Central venous oxygen saturation (ScvO2) was used as the major endpoint of resuscitation in the intervention arm of the River' EGDT study (CVP > 8 cmH2O was targeted in both the control and intervention groups) and is a Grade 2C recommendation in the Surviving Sepsis Campaign Guidelines [5, 6]. This is problematic for a number of reasons [29]. Septic patients usually have a normal or increased ScvO2 due to reduced oxygen extraction [41, 42]. A normal ScvO2 therefore does not exclude tissue hypoxia. A low ScvO2 is an important sign of inadequate oxygen delivery to meet systemic oxygen demands. However, it provides no information for the reason for this inadequacy, nor does it provide guidance as to the optimal therapeutic approach. It is noteworthy that in the Rivers study the mean ScvO2 was 49% with 65% of patients having a ScvO2 less than 70% [6].

No other sepsis study has reproduced this finding; the mean ScvO2 (on presentation) in most sepsis studies is approximately 70% [4345]. This suggests that other factors may have been in play to account for the low ScvO2 in the Rivers study [15, 46]. These factors include the delayed presentation to hospital (possibly due to socioeconomic factors), greater number of patients with comorbid medical conditions, and a high incidence of alcohol use [15]. Thus, the combination of significant comorbidities (including heart disease) and a more delayed arrival of patients to the emergency department in the River's study may have led to a low cardiac output state, and in turn, to the very low ScvO2 values [44]. In a multicenter center EGDT study that enrolled 619 patients, Pope et al. reported that a high ScvO2 (ScvO2 > 90%) was an independent predictor of death [47]. In this study, a low initial ScvO2 (ScvO2 < 70%) was not predictive of mortality.

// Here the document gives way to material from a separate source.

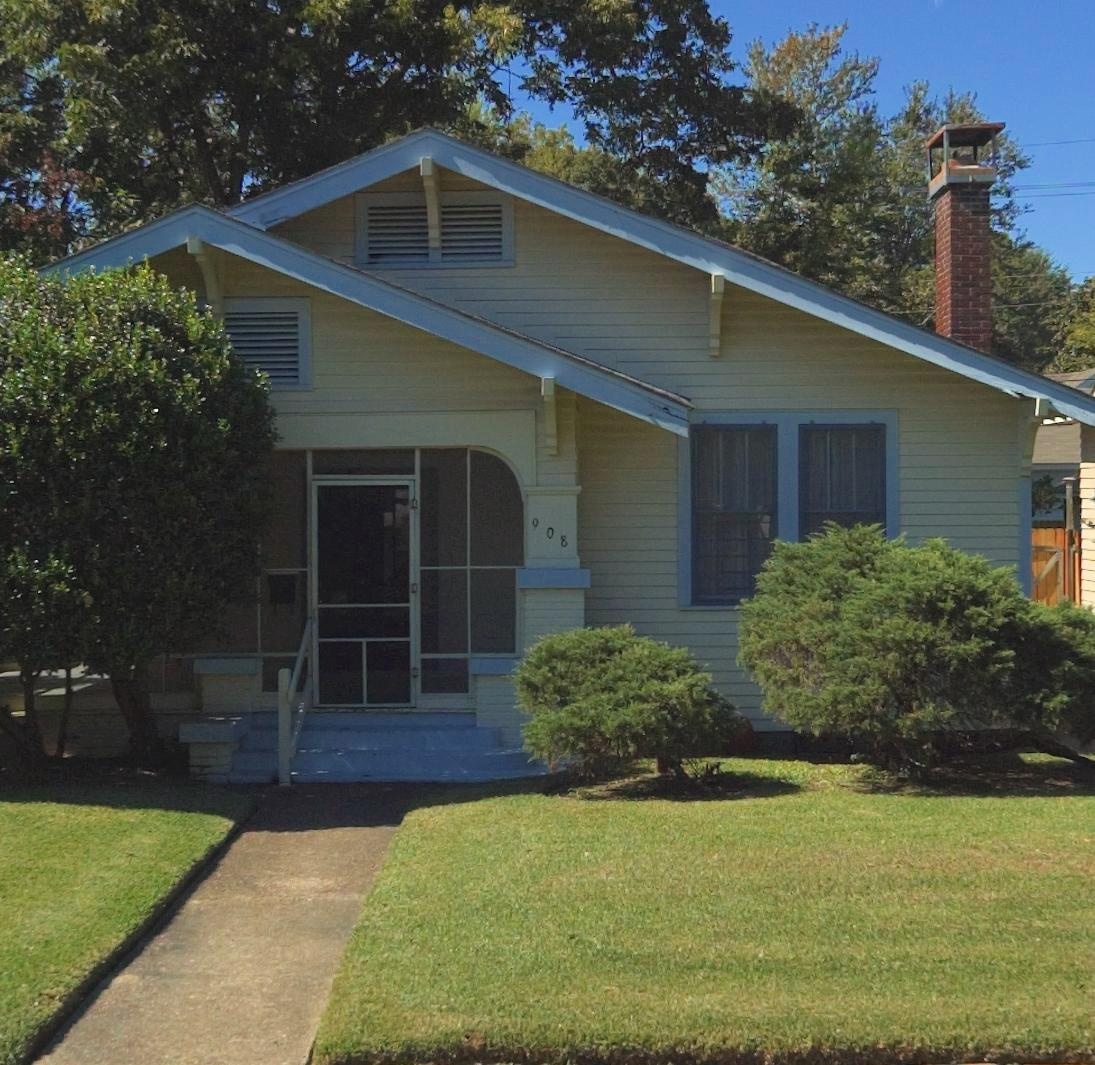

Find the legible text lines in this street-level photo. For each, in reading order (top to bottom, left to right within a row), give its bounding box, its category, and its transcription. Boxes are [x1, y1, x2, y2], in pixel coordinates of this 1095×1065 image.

[529, 515, 571, 550] StreetNumber: 908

Although aggressive early fluid resuscitation followed by vasoactive agents (in those with persistent hypotension) remains the cornerstone of the management of patients with severe sepsis and septic shock, the endpoints of resuscitation should be based on validated physiologic variables that are individualized based on each patients' comorbidities and unique clinical circumstances [13]. It is unlikely that a "one-size fits all" approach will be appropriate for all patients. A number of multicenter, randomized, controlled studies (ProCESS, ARISE) are currently being undertaken, which are testing the effectiveness of EGDT versus standard therapy [8]. These studies should aid in the development of an evidence-based approach to the early resuscitation of patients with severe sepsis and septic shock.

Conclusions

The past two decades have seen a remarkable growth in our understanding of sepsis and the complex interconnection of multiple biological pathways involved in the septic process. Despite initial enthusiasm with "disease-modifying agents," the early administration of appropriate antibiotics and early hemodynamic resuscitation remain the cornerstone of the management of patients with sepsis. This resuscitation of patients with sepsis should be based on the best current scientific evidence and coordinated by intensivists with expertise in managing these complex patients. Unfortunately, despite good intentions the Surviving Sepsis Campaign Guidelines are opinion-based rather than evidence-based and should be abandoned. Expert opinions are important but should be labeled as such and not be incorporated into evidence-based clinical practice guidelines.